In today’s “Styles” section, the Times argues that it is not the implied danger, or even just the obvious delusions, of Michaele and Tareq Salahi crashing the state dinner that is offending Washington society types: It is the breach of decorum. “Essentially, the couple used the mixed martial arts approach to upward mobility in a town that still cherishes the Marquess of Queensberry rules,” muses writer David Segal. “And it looks like the town will be spluttering about it for quite some time.” Segal then goes on to interview a bunch of self-serious people who hang photos of themselves with politicians on their walls, who (preposterously) seem to be actually offended by the social faux pas of a pair of lying serial social climbers whose goal in life is to be on a mid-level reality-TV show. Let’s walk through this.
Claim: “Any number of social strategies that succeed elsewhere will fail catastrophically here. Like feigned closeness.”
Um, how many times have you heard a politician refer to another politician, even one across the aisle that they probably barely know, as “my friend” or “my good friend”? Trust us, when Governor Paterson refers to his “friend” Barack Obama, that word basically becomes meaningless.
Claim: “When Ms. Salahi sidled up to Vice President Joseph R. Biden Jr., she was faking a friendship she didn’t have.”
People walk up and ask for pictures with celebrity politicians all the time at events, or are snapped chatting with them in a way that makes them appear close. You think Intel Chris is tight with George Pataki in real life?
Claim: “In Washington, there are no snap decisions. It’s a lifetime of wise decisions that make it so that you receive a state dinner invitation.”

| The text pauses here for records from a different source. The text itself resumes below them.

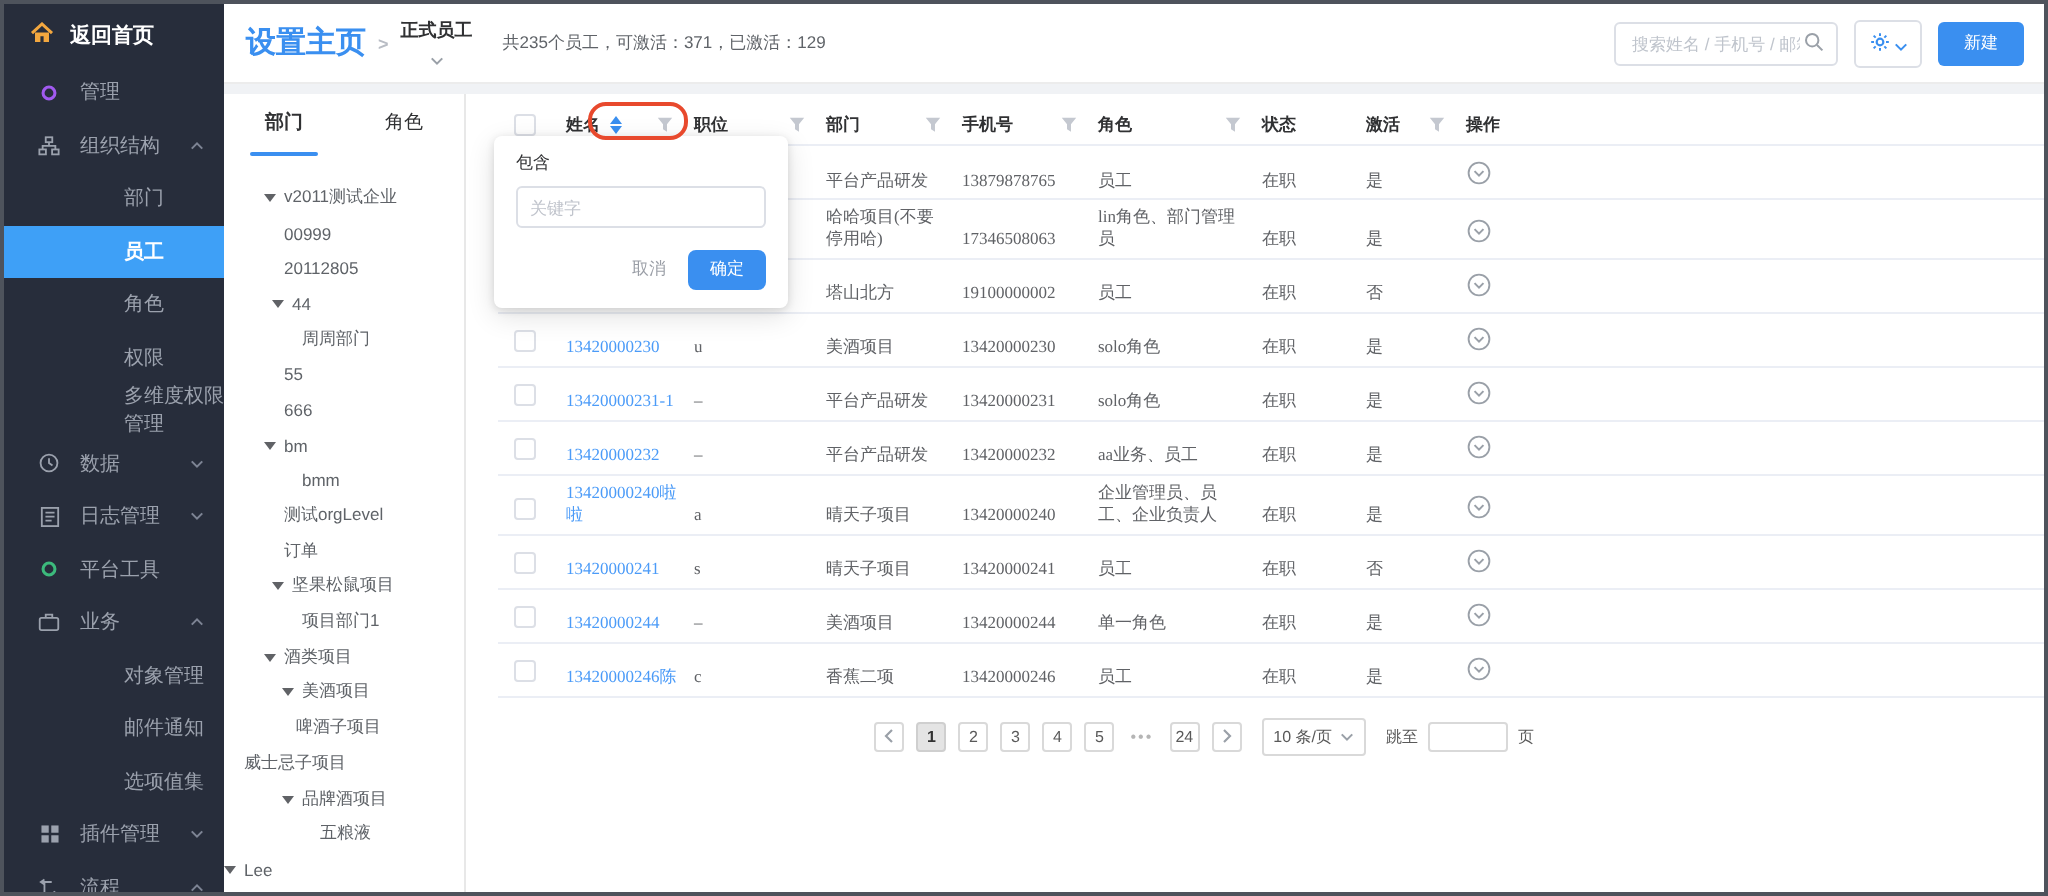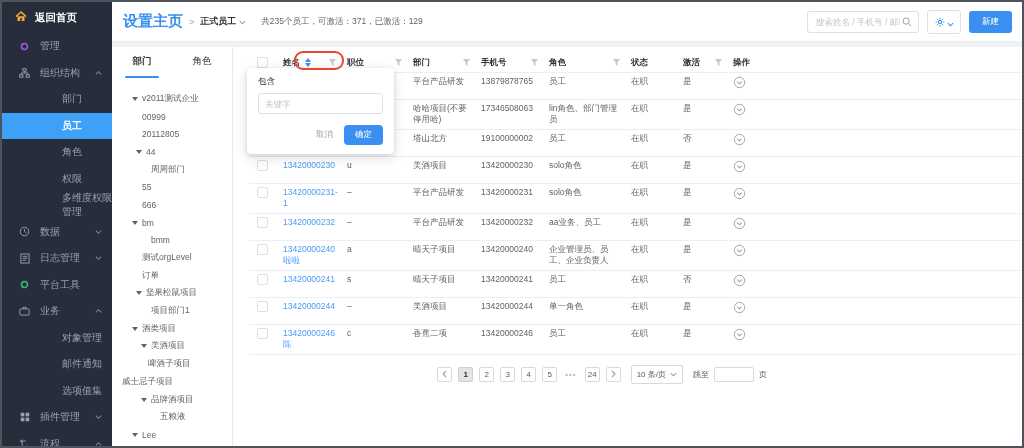--- a/index.html
+++ b/index.html
@@ -11,21 +11,21 @@
   .side-item{height:26.5px;display:flex;align-items:center;position:relative;font-size:10px;color:#9ba1ad;cursor:pointer;}
   .side-item.parent{padding-left:16px;}
   .side-item.parent .ic{width:13px;display:inline-flex;justify-content:center;margin-right:9px;}
   .side-item.sub{padding-left:60px;}
   .side-item.selected{background:#3ea0f7;color:#fff;font-weight:bold;}
   .side-item .chev{position:absolute;right:10px;top:50%;transform:translateY(-50%);color:#7d8494;display:inline-flex;}
   
   .topbar{position:absolute;left:110px;right:0;top:0;height:40px;background:#fff;border-bottom:1px solid #ececec;display:flex;align-items:center;padding-left:11px;box-sizing:border-box;z-index:4;}
   .crumb-link{color:#3a8ff0;font-size:15px;font-weight:bold;cursor:pointer;}
   .crumb-sep{color:#b8bcc4;font-size:9px;margin:0 6px;font-weight:bold;}
-  .crumb-cur{color:#303133;font-size:9px;font-weight:bold;display:inline-flex;align-items:center;gap:3px;cursor:pointer;}
+  .crumb-cur{color:#303133;font-size:9px;font-weight:bold;display:inline-flex;align-items:center;gap:3px;cursor:pointer;flex-direction:column;}
   .stats{margin-left:15px;font-size:8.5px;color:#5f6368;}
   .top-right{margin-left:auto;display:flex;align-items:center;margin-right:10px;}
   .search-box{width:112px;height:22px;border:1px solid #dcdfe6;border-radius:3px;display:flex;align-items:center;padding:0 6px;box-sizing:border-box;background:#fff;}
   .search-box input{border:none;outline:none;flex:1;min-width:0;font-size:8.5px;color:#606266;font-family:inherit;background:transparent;}
   .search-box input::placeholder{color:#bfc4cc;}
   .gear-btn{width:32px;height:22px;margin-left:8px;border:1px solid #dcdfe6;border-radius:3px;background:#fff;display:flex;align-items:center;justify-content:center;gap:2px;color:#3a8ff0;cursor:pointer;}
   .create-btn{height:22px;margin-left:8px;border:none;border-radius:3px;background:#3a8ff0;color:#fff;font-size:8.5px;padding:0 13px;font-family:inherit;cursor:pointer;}
   
   .panel{position:absolute;left:110px;top:45px;right:0;bottom:0;background:#fff;display:flex;}
   .tree{width:121px;box-sizing:border-box;border-right:1px solid #e8e8e8;padding-top:8px;overflow:hidden;flex:none;}
@@ -40,21 +40,21 @@
   
   .table-area{flex:1;position:relative;padding:6px 0 0 16px;box-sizing:border-box;overflow:hidden;}
   .thead{display:flex;height:19px;align-items:flex-end;border-bottom:1px solid #ebeef5;font-size:8.5px;font-weight:bold;color:#303133;}
   .th{display:flex;align-items:center;position:relative;box-sizing:border-box;height:100%;}
   .funnel{margin-left:auto;margin-right:10px;display:inline-flex;cursor:pointer;}
   .sort{display:inline-flex;flex-direction:column;gap:1px;margin-left:5px;cursor:pointer;}
   .sort i{display:block;width:0;height:0;border-left:3px solid transparent;border-right:3px solid transparent;}
   .sort .up{border-bottom:4px solid #3a8ff0;}
   .sort .dn{border-top:4px solid #3a8ff0;}
   .hl-rect{position:absolute;left:11px;top:-2px;width:50px;height:19px;border:2px solid #e8492d;border-radius:9px;box-sizing:border-box;pointer-events:none;z-index:30;}
-  .tr{display:flex;align-items:flex-start;min-height:26px;border-bottom:1px solid #ebeef5;}
+  .tr{display:flex;align-items:flex-end;min-height:26px;border-bottom:1px solid #ebeef5;font-family:Liberation Serif, serif;}
   .td{box-sizing:border-box;padding:3px 6px 3px 0;font-size:8.5px;color:#606266;line-height:1.35;word-break:break-all;}
   .td.name{color:#4b9bf8;cursor:pointer;}
   .cb{width:11px;height:11px;border:1px solid #dcdfe6;border-radius:2px;background:#fff;display:inline-block;cursor:pointer;box-sizing:border-box;}
   .td.sel,.th.sel{padding-left:8px;}
   .op-ic{display:inline-flex;cursor:pointer;}
   
   .popup{position:absolute;left:14px;top:21px;width:147px;box-sizing:border-box;background:#fff;border-radius:4px;box-shadow:0 1px 4px rgba(0,0,0,.12),0 4px 14px rgba(0,0,0,.12);padding:8px 11px 9px;z-index:20;}
   .popup-label{font-size:8.5px;color:#303133;}
   .popup input{width:100%;height:21px;margin-top:5px;border:1px solid #dcdfe6;border-radius:3px;padding:0 6px;font-size:8.5px;box-sizing:border-box;outline:none;font-family:inherit;color:#606266;}
   .popup input::placeholder{color:#c0c4cc;}
@@ -337,21 +337,21 @@
           <div class="tree-node" style="padding-left: 29px;">
             <span class="arr">
               <span class="tri"></span>
             </span>
             <span>品牌酒项目</span>
           </div>
           <div class="tree-node" style="padding-left: 38px;">
             <span class="arr"></span>
             <span>五粮液</span>
           </div>
-          <div class="tree-node" style="padding-left: 20px;">
+          <div class="tree-node" style="">
             <span class="arr">
               <span class="tri"></span>
             </span>
             <span>Lee</span>
           </div>
         </div>
     </div>
 
     <div class="table-area">
       <div class="thead" id="thead">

No, it’s money. You think David Geffen’s scorching-hot boyfriend got to sit at a table with the president at that very same dinner because he made a lifetime of wise decisions? No, he made one wise decision, and that wise decision happened to raise a ton of money for Obama.
Claim: “When the Salahis put their collection of digital snaps of the state dinner on Facebook, they flouted all the unwritten rules of power-wall etiquette.”
Okay, this is probably true, but we just wanted to quote this part of the story:
A lot of power walls emphasize quantity, but the true influence maestros in the city understand that the smaller your power wall, the more power it conveys. James Healey, a former administrative aide to Dan Rostenkowski, who for a time was the House Ways and Means Committee chairman, has just two photos in his office at Prime Policy Group, a lobbying firm. One is a shot of his former boss, emblazoned with the words, “To Jim, who started the engine and made the wheels turn.” The other shows Mr. Healey and Tip O’Neill, a former speaker of the House. It reads, “We had some really good times, didn’t we?”.
Claim: “Equally offensive to local sensibilities, by draping herself on local luminaries, Ms. Salahi turned the city’s eminences into red-carpet, flash-bulb fodder.”
Again, this gives the Salahis way too much credit. Only someone with influence could actually pull that off. Like, say, Desirée Rogers.
Claim: “In Washington, notoriety can be hazardous to your career.”
Someone tell that to highly sought-after speaker and bestselling author Sarah Palin.